Not on a planet where its not a natural ressource....
Wait, Wood doesn't combust?
Guess I'm putting the wrong stuff in my fireplace
A realization with the Coachman: The animation has no differences. It's just the bullet still being there. So, it's just the model keeping track of how many bullets were fired.
You missed the best part with the Old Earth Shotgun Model. It has the pistol Grip straight ripped from an MG42/MG3. There is even still the hole for affixing the Carry Sling of the machine gun on it.
The best part about the regulator is that for supposed caseless ammo, there seems to be a lot of case left in there after firing.
the fact that it fires caseless makes replacing the whole cylinder even more of a psychotic design choice. it's like the animator played destiny because "scifi revolver" and just copied the idea from there without any thought as to why it works there and not here.
That being said, two of the features he complains about are reminiscent of two seperate designs of real revolvers by mateba:
1. The "anti bullpup" thing is a crude way to lower the bore axis. It only apeared in an early design.
2. The reciprocating parts kinda move the wrong way, but they could be inspired by the unica 6 design. It made the revolver recock itself with recoil, thus having a lighter trigger and not a heavy double action trigger. It also reduced felt recoil by a bit.

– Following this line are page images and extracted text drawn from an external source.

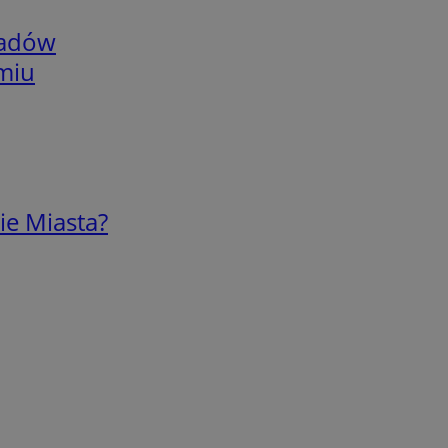
adów
omiu
ie Miasta?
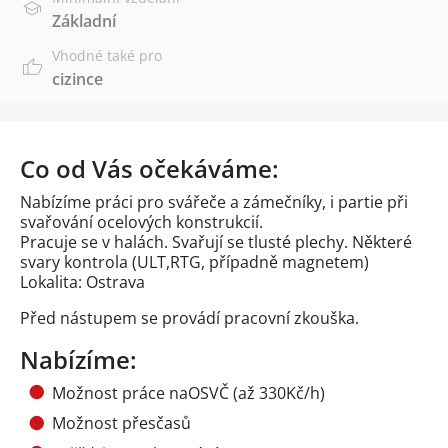
Základní
Vhodné také pro
cizince
Co od Vás očekáváme:
Nabízíme práci pro svářeče a zámečníky, i partie při
svařování ocelových konstrukcií.
Pracuje se v halách. Svařují se tlusté plechy. Některé
svary kontrola (ULT,RTG, případně magnetem)
Lokalita: Ostrava
Před nástupem se provádí pracovní zkouška.
Nabízíme:
Možnost práce naOSVČ (až 330Kč/h)
Možnost přesčasů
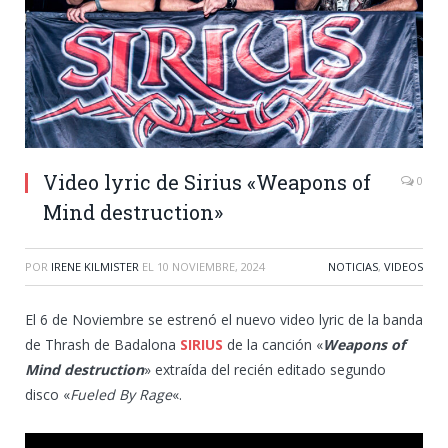
Video lyric de Sirius «Weapons of
0
Mind destruction»
POR
IRENE KILMISTER
EL
10 NOVIEMBRE, 2024
NOTICIAS
,
VIDEOS
El 6 de Noviembre se estrenó el nuevo video lyric de la banda
de Thrash de Badalona
SIRIUS
de la canción «
Weapons of
Mind destructio
n
» extraída del recién editado segundo
disco «
Fueled By Rage
«.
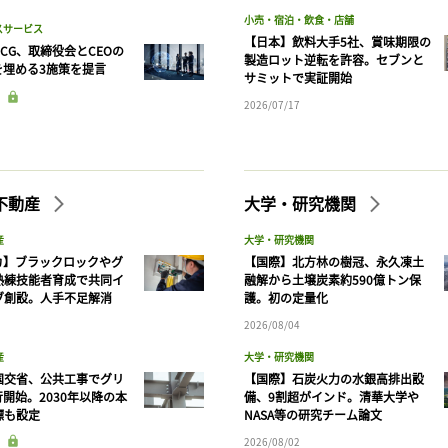
小売・宿泊・飲食・店舗
スサービス
【日本】飲料大手5社、賞味期限の
CG、取締役会とCEOの
製造ロット逆転を許容。セブンと
を埋める3施策を提言
サミットで実証開始
2026/07/17
不動産
大学・研究機関
産
大学・研究機関
カ】ブラックロックやグ
【国際】北方林の樹冠、永久凍土
熟練技能者育成で共同イ
融解から土壌炭素約590億トン保
ブ創設。人手不足解消
護。初の定量化
2026/08/04
産
大学・研究機関
国交省、公共工事でグリ
【国際】石炭火力の水銀高排出設
開始。2030年以降の本
備、9割超がインド。清華大学や
標も設定
NASA等の研究チーム論文
2026/08/02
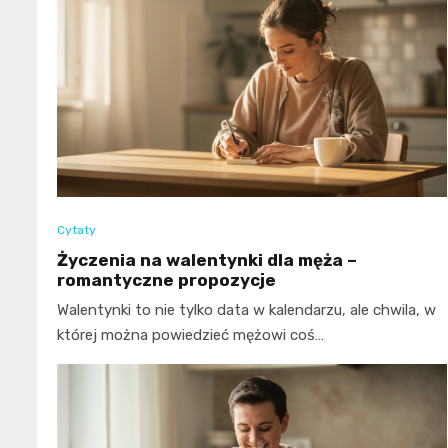
Cytaty
Życzenia na walentynki dla męża –
romantyczne propozycje
Walentynki to nie tylko data w kalendarzu, ale chwila, w
której można powiedzieć mężowi coś…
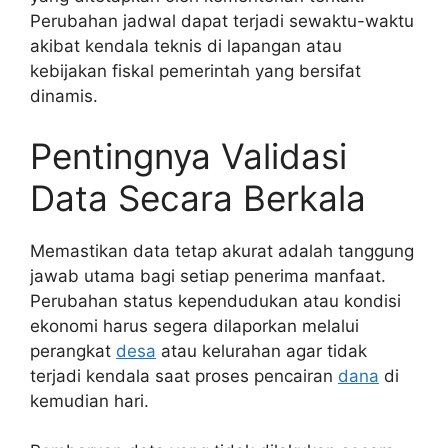
Perubahan jadwal dapat terjadi sewaktu-waktu
akibat kendala teknis di lapangan atau
kebijakan fiskal pemerintah yang bersifat
dinamis.
Pentingnya Validasi
Data Secara Berkala
Memastikan data tetap akurat adalah tanggung
jawab utama bagi setiap penerima manfaat.
Perubahan status kependudukan atau kondisi
ekonomi harus segera dilaporkan melalui
perangkat
desa
atau kelurahan agar tidak
terjadi kendala saat proses pencairan
dana
di
kemudian hari.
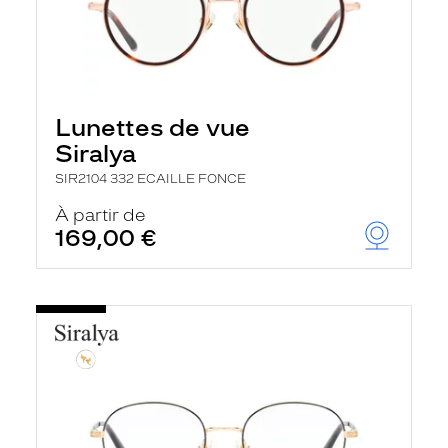
Lunettes de vue
Siralya
SIR2104 332 ECAILLE FONCE
À partir de
169,00 €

I just love the idea of looking through a sight scope with a helmet on
*schtonk*
"Ah, fuck! Every time, man..."
Awkward every fucken time
Halo had a goated explanation for that (in-lore heads up display), maybe Bethesda should take notes 😭👎
Pretty sure you don't actually need to have scopes right up your eyes in order to aim. For some rifle models its even impossible to do that, like the M1A I suppose, so you still aim a little further away. In case you really need to, a solution would be helmets specialized for snipers, or making scopes specifically designed for helmets.
To expound on the Halo HUD explanation, the helmet calculates the direction you’re aiming, then makes the visor into a holographic sight which is zeroed automatically.
The ammo counter is explained in universe too. Essentially the armor has a built in computer which links several pieces of information to an onboard database, figures out what the gun is, calculates the weight of the gun plus ammunition, then presents it to the wearer as the ammo counter.
In a world of Starfields, be a Bungie Halo.